Film noir. The black-and-white interplay of light and shadow (not to mention the grays) that has spawned an entire generation of cinematic gems penned by authors such as James M. Cain, Raymond Chandler and Graham Greene, and directed by auteur-s like John Huston, Carol Reed, Orson Welles and the like.
In recent times, film noir had slipped down a bit from celluloid popularity, but it has come back with a bang from the pages of the comic book, thanks majorly to the works of one man – Frank Miller.
Since 1991, Miller has been working on his neo-noir comic strip ‘Sin City’ for the US-based Dark Horse Comics. And his work (later turned into a blockbuster film directed by Miller himself with Robert Rodriguez and Quentin Tarantino) has been instrumental in acquainting the members of a new generation with film noir – one of them being me.
The project I have thought of is inspired by both the moody B/W cinematography of the old noir films and the primarily duotone (with the occasional splash of red or yellow) artwork of Miller with his mind-blowing use of negative space to achieve the same edgy and dangerous atmosphere (something Bill Watterson has spoofed wonderfully in the ‘Tracer Bullet’-themed stories of his ‘Calvin & Hobbes’ series).
All of us – well, okay, most of us have thought of ourselves as a detective or a secret agent at some point in our childhood.
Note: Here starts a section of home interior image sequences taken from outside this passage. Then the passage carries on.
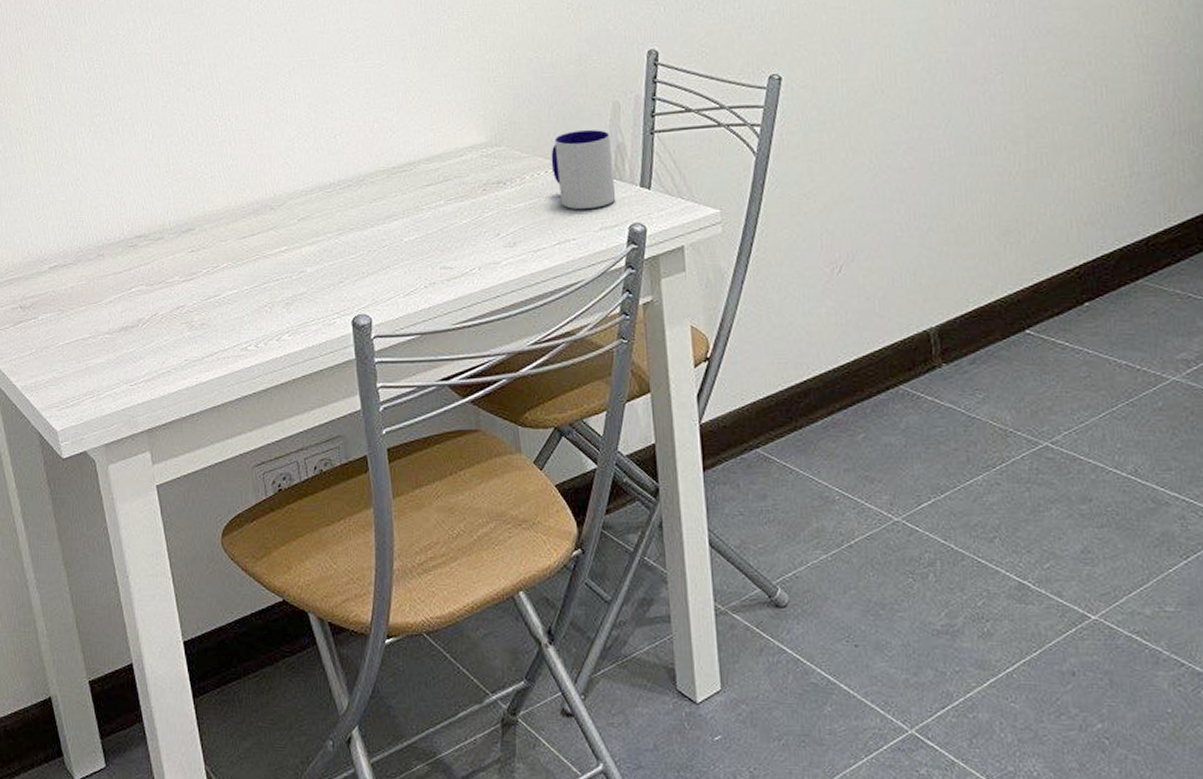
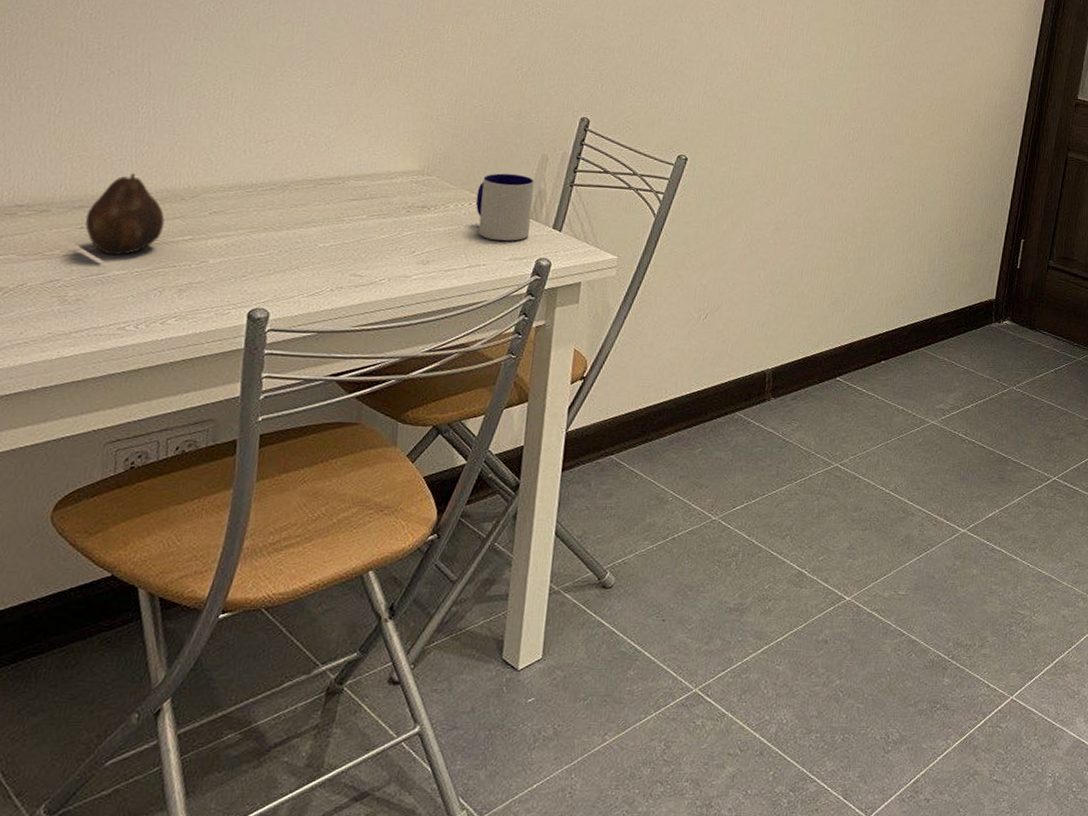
fruit: none [193,189,261,276] -> present [85,173,165,256]

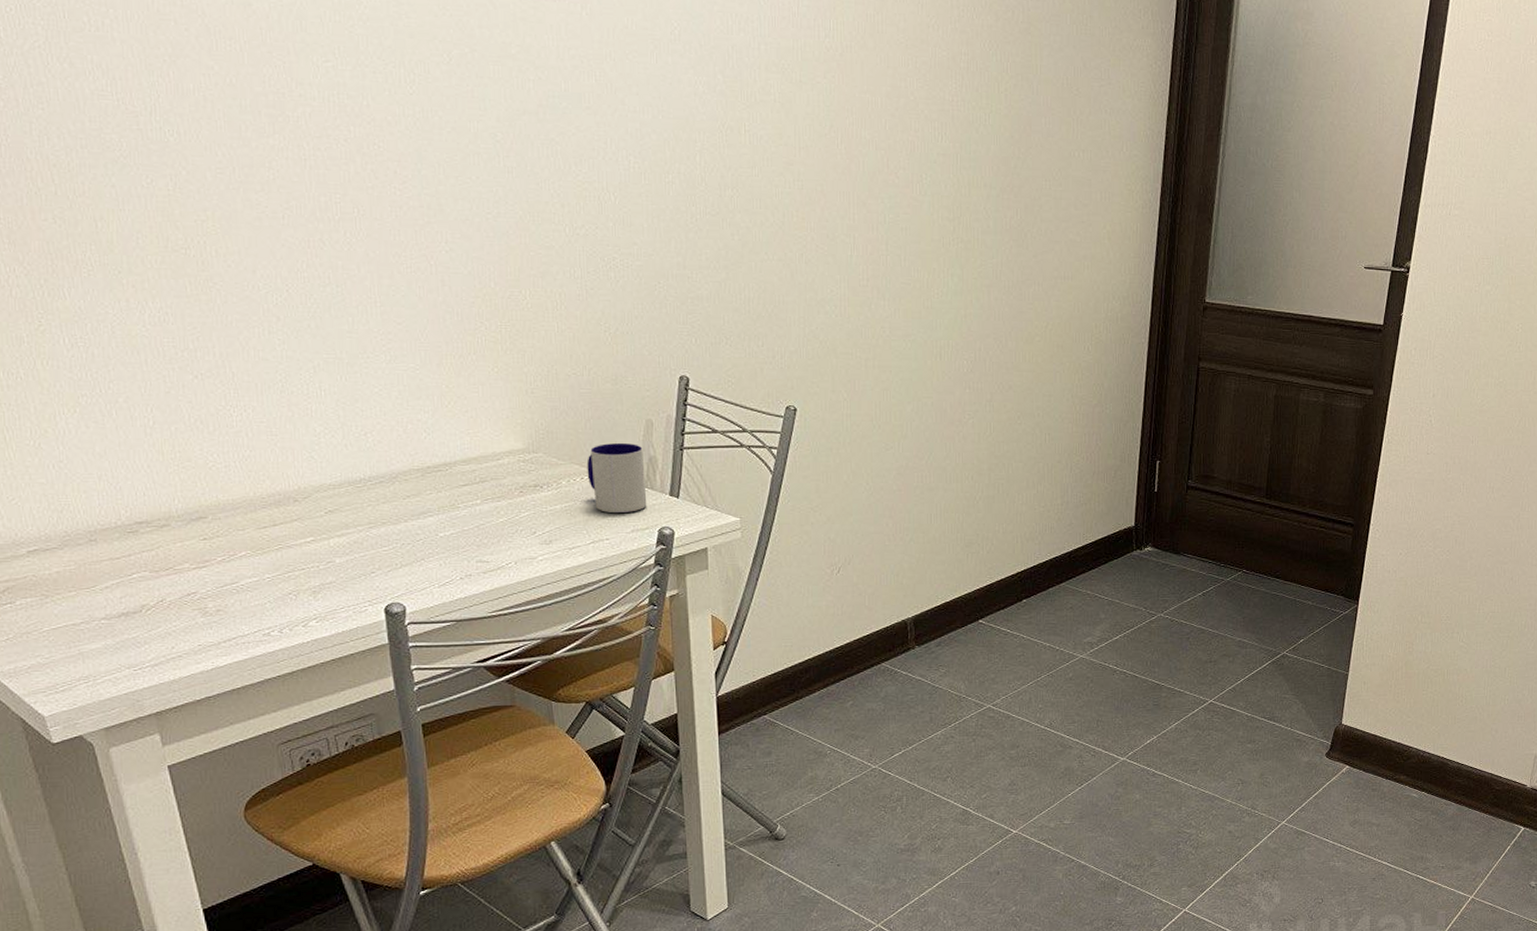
fruit: present [85,173,165,256] -> none [205,479,284,564]

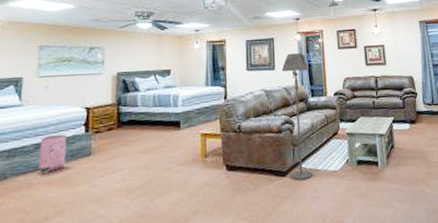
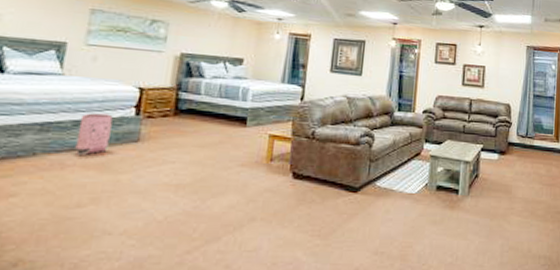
floor lamp: present [282,52,312,181] -> none [362,60,400,199]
Growing up in Calcutta, India, where femmes fatales and trench coats are equally rare, these daydreams were even more exotic to me. Since I couldn’t do those heroic acts myself, I did them in my drawings. I read detective fiction (from Sherlock Holmes to Perry Mason, and beyond), watched films (from James Bond to ‘Se7en’), and generally fried my brain drawing the same in page after page of my sketchbooks. This project is an outcome of – and a tribute to – that eclectic childhood melting pot.